In the northwest of Uzbekistan there sits a small desert city called Moynaq. Hidden amongst the dunes, with a population that is small relative to the rest of the depopulated Karakalpak region, means that it is often overlooked. But if you were to visit, you would notice plenty which renders Moynaq uniquely strange yet uniquely sad. Rusted shipwrecks sit half-filled with sand next to signage which displays cool seas and smiling tourists. Dams and docks with nothing in them. All hints of the town’s former purpose.
Sixty years ago it was a beach resort, and while this is perhaps the most acute case, this story is repeated across Karakalpakstan. A region that once relied on the South Aral Sea for its fishing and maritime exports is struggling to adjust to the harsh reality of the Aralkum desert that replaces it. The social and economic consequences of which sound increasingly like worrying harbingers of future climate disaster.
During the region’s time as an Autonomous Soviet Socialist Republic, alternating between self-governance and incorporation into the Uzbek Soviet Republic, it was the fish basket of Central Asia and housed a fruitful marine industry. The accompanying tourism made it a popular destination in the former Soviet Union. It took a few ecologically illiterate policies to decimate the ecosystem of this region, meaning that now three quarters of the population lists water access as their primary concern.
Beginning in the 1960s, the Soviet government began diverting water from the Amu Darya and Syr Darya, two rivers which feed the Aral Sea, in order to grow cotton and support further agricultural development in the area. This process was regulated poorly, with irrigation channels springing up with no concern for overall sustainability nor the coastal towns of Karakalpakstan which relied on Aral fisheries. Over the next few decades they saw the coast retreat and the water toxify, it filled with chemical runoff which caused a complete collapse in biodiversity.

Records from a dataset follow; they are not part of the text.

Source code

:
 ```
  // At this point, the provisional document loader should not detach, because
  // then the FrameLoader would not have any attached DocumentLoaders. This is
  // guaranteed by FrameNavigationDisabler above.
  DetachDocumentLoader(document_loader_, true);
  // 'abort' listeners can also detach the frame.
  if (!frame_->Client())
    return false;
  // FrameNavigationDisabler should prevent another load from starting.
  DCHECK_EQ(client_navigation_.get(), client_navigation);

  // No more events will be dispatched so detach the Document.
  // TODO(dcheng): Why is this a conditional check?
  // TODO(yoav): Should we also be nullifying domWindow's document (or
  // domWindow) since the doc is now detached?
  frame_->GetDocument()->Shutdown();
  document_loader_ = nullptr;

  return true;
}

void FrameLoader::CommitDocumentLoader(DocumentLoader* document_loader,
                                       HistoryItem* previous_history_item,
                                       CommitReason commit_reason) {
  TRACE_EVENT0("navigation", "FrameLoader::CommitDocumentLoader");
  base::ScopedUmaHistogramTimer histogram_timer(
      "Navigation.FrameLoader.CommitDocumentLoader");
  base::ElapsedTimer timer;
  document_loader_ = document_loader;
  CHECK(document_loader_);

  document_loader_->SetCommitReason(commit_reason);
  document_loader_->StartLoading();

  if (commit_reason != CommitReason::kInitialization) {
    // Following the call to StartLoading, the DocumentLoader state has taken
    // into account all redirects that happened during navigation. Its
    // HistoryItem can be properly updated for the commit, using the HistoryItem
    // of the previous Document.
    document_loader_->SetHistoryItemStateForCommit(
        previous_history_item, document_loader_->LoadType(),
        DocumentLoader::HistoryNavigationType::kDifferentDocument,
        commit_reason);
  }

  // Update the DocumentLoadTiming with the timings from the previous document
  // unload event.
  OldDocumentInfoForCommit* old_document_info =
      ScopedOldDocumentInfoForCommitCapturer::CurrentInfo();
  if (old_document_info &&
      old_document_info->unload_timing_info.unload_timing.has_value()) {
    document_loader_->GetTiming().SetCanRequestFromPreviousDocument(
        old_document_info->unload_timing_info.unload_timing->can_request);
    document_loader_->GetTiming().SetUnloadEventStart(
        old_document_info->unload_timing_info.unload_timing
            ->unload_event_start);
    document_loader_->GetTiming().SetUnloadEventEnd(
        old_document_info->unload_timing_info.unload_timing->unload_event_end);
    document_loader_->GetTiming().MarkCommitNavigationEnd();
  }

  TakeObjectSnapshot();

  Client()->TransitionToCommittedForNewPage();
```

By 1983, the fisheries in Moynaq had closed and what was once seabed sits as toxic sand; it is estimated that 43 million metric tonnes of salt and pesticides are inhaled by the region’s inhabitants every year. This has led to innumerable health issues, with the region experiencing a cancer rate 24.6 percent higher than the rest of Uzbekistan, widespread anaemia and tuberculosis, as well as exceptional infant mortality. State intervention is direly needed but seldom seen. When analysed politically, this disaster has become a morbid case study for how a state can use suffering to its own ends.
The relation between the Uzbek government and the Karakalpak people has always been somewhat tense. The region has been incorporated into several nation states throughout its history but now finds itself as part of Uzbekistan; this is despite the Karakalpak language being closer to the neighbouring Kazakh, the SSR to which the region belonged until 1932. When incorporated into Uzbekistan in the post-Soviet era after brief unrecognised independence, a constitution was created which superficially acknowledged the right of Karakalpakstan to secede if they so wished on the basis of a national referendum. But any attempt at grassroots activism towards this goal has been silenced.
Coinciding with other well-reported cases of successful independence movements, there are increases in calls for an independent or Kazakh Karakalpakstan to which the devolved legislature is unresponsive. Many critics accuse the body as nothing more than a rubber stamp for Tashkent laws. Even if the Karakalpak Parliament is truly looking out for its people, control from Tashkent is still an institutional reality.
Available water is controlled centrally which is extremely pertinent when water security is the region’s chief issue. Healthcare spending is handled in a similar way, and has decreased over the past few decades. Those in the region who can, have emigrated to Kazakhstan, Russia, or other parts of Uzbekistan, many citing environmental concerns and health issues as their motivation.
This loss of labour seems to be no issue for the central government that seems intent on using the new Aralkum desert as a proposed site for oil and natural gas exploitation. Some argue that as long as Uzbekistan can keep hold of the territory, there is little concern for the population's wellbeing.
Despite the seemingly hopeless situation, the region is not a lost cause. There have been several proposals to use new renewable technologies to provide the area with energy, as well as some suggestions for how to partially restore the Aral sea. These are not without precedent either; the diminished Northern Aral Sea would likely be much smaller today if not maintained by Kazakhstan. But there seems to be little hope of implementation, seeing as these suggestions are out of step with the Uzbek government’s fossil fuel aspirations, all while ‘solving’ the issues of the inhospitable region through forced emigration.
The actions of the Uzbek government set a worrying standard, reflecting an attitude that is becoming concerningly common when it comes to climate issues. Russia’s blasé attitude toward polar warming, influenced by the opportunities Arctic trade routes offer, demonstrates this. The Kremlin seemingly ignores the high possibility for drought and decreased food security the country over. Some states are ignoring collective climate responsibility, at the expense of their citizens but to the government’s geostrategic benefit. Reversing this trend in increasingly disunited times is an odyssean challenge, but it is necessary to face. Let Moynaq be a cautionary tale, rather than a sign of things to come.